Le positionnement pro-serbe de Peter Handke a déjà posé problème par le passé. À l'automne 1995, quelques mois après le massacre de Srebrenica, l'auteur est parti en Serbie et a rapporté ses impressions de voyage dans un livre controversé, "Voyage hivernal vers le Danube, la Save, la Morava et la Drina", qui passe sous silence l'existence de charniers à Srebrenica. Sept ans plus tard, il provoque un tollé en se rendant aux funérailles de l'ex-président yougoslave Slobodan Milosevic, décédé avant d'entendre son verdict pour crimes de guerre dans le procès intenté par la justice internationale. Ce geste pousse la Comédie-Française à déprogrammer la pièce de théâtre "Voyage au pays sonore ou l'art de la question", qui devait être créée début 2007 au Théâtre du Vieux-Colombier, dans une mise en scène de Bruno Bayen.
Ne pas "diaboliser" l'écrivain
Pour comprendre les liens qui unissent encore aujourd'hui Peter Handke à la Serbie, il faut entendre cette déclaration de l'écrivain à Radio Belgrade, après l'annonce du Nobel, et relatée par Courrier International : "Saluez tout le monde en Serbie, je ressens votre joie en raison de mon prix". Le correspondant de France 24 à Belgrade, Laurent Rouy, rapporte qu'une "élite intellectuelle en Serbie interprète ce prix Nobel comme un blanc-seing adressé à la Serbie, qu'elle estime injustement incriminée par le passé. Mais ce mouvement n'a concerné que quelques personnalités du monde de la culture, connues pour leur nationalisme, leur positionnement politique très à droite", nuance-t-il.

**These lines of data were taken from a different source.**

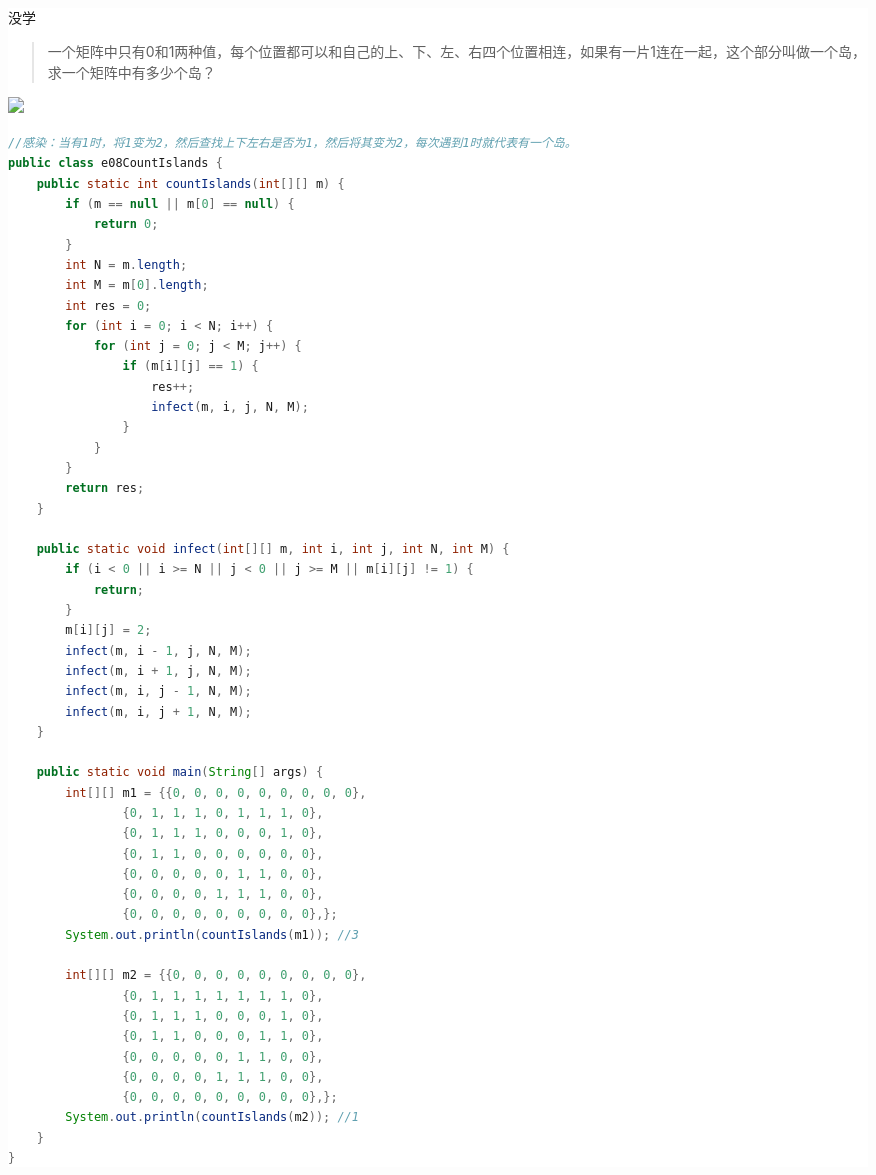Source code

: 没学

> 一个矩阵中只有0和1两种值，每个位置都可以和自己的上、下、左、右四个位置相连，如果有一片1连在一起，这个部分叫做一个岛，求一个矩阵中有多少个岛？

![](https://s3.bmp.ovh/imgs/2023/03/20/3f7c55f0bcb5afd6.png)

```java
//感染：当有1时，将1变为2，然后查找上下左右是否为1，然后将其变为2，每次遇到1时就代表有一个岛。
public class e08CountIslands {
    public static int countIslands(int[][] m) {
        if (m == null || m[0] == null) {
            return 0;
        }
        int N = m.length;
        int M = m[0].length;
        int res = 0;
        for (int i = 0; i < N; i++) {
            for (int j = 0; j < M; j++) {
                if (m[i][j] == 1) {
                    res++;
                    infect(m, i, j, N, M);
                }
            }
        }
        return res;
    }

    public static void infect(int[][] m, int i, int j, int N, int M) {
        if (i < 0 || i >= N || j < 0 || j >= M || m[i][j] != 1) {
            return;
        }
        m[i][j] = 2;
        infect(m, i - 1, j, N, M);
        infect(m, i + 1, j, N, M);
        infect(m, i, j - 1, N, M);
        infect(m, i, j + 1, N, M);
    }

    public static void main(String[] args) {
        int[][] m1 = {{0, 0, 0, 0, 0, 0, 0, 0, 0},
                {0, 1, 1, 1, 0, 1, 1, 1, 0},
                {0, 1, 1, 1, 0, 0, 0, 1, 0},
                {0, 1, 1, 0, 0, 0, 0, 0, 0},
                {0, 0, 0, 0, 0, 1, 1, 0, 0},
                {0, 0, 0, 0, 1, 1, 1, 0, 0},
                {0, 0, 0, 0, 0, 0, 0, 0, 0},};
        System.out.println(countIslands(m1)); //3

        int[][] m2 = {{0, 0, 0, 0, 0, 0, 0, 0, 0},
                {0, 1, 1, 1, 1, 1, 1, 1, 0},
                {0, 1, 1, 1, 0, 0, 0, 1, 0},
                {0, 1, 1, 0, 0, 0, 1, 1, 0},
                {0, 0, 0, 0, 0, 1, 1, 0, 0},
                {0, 0, 0, 0, 1, 1, 1, 0, 0},
                {0, 0, 0, 0, 0, 0, 0, 0, 0},};
        System.out.println(countIslands(m2)); //1
    }
}

```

Pour preuve : une lettre signée par 115 artistes et universitaires, et adressée au comité Nobel, le 3 décembre, pour défendre Peter Handke et son œuvre littéraire. Le collectif demande au comité de Stockholm de ne pas "diaboliser" l'écrivain, et plaide pour que le terme de génocide soit réservé uniquement "aux juifs, aux Arméniens et aux Serbes" (sic). Cette lettre est signée par des personnalités connues pour leur soutien au nationalisme serbe – parmi lesquelles se trouvent notamment le militant d'extrême droite Yves Bataille et le réalisateur Emir Kusturica. Réplique à cette lettre : l'Académie des sciences et des arts de Bosnie-Herzégovine a également écrit au Comité Nobel, à Stockholm, pour exprimer son "aigreur morale et [son] mécontentement de voir le prestigieux prix littéraire attribué à Peter Handke".
Le 10 décembre, l'écrivain âgé de 76 ans a été reçu par le roi de Suède, pour la remise du diplôme et du chèque réservé par l'Académie suédoise, qui a salué son œuvre prolifique comme celle de "l'héritier de Goethe". Il a également été accueilli par le collectif des "mères de Srebrenica", très actif à l'international pour faire entendre la voix des victimes des atrocités serbes, et qui s'était donné rendez-vous devant le bâtiment de remise du prix Nobel.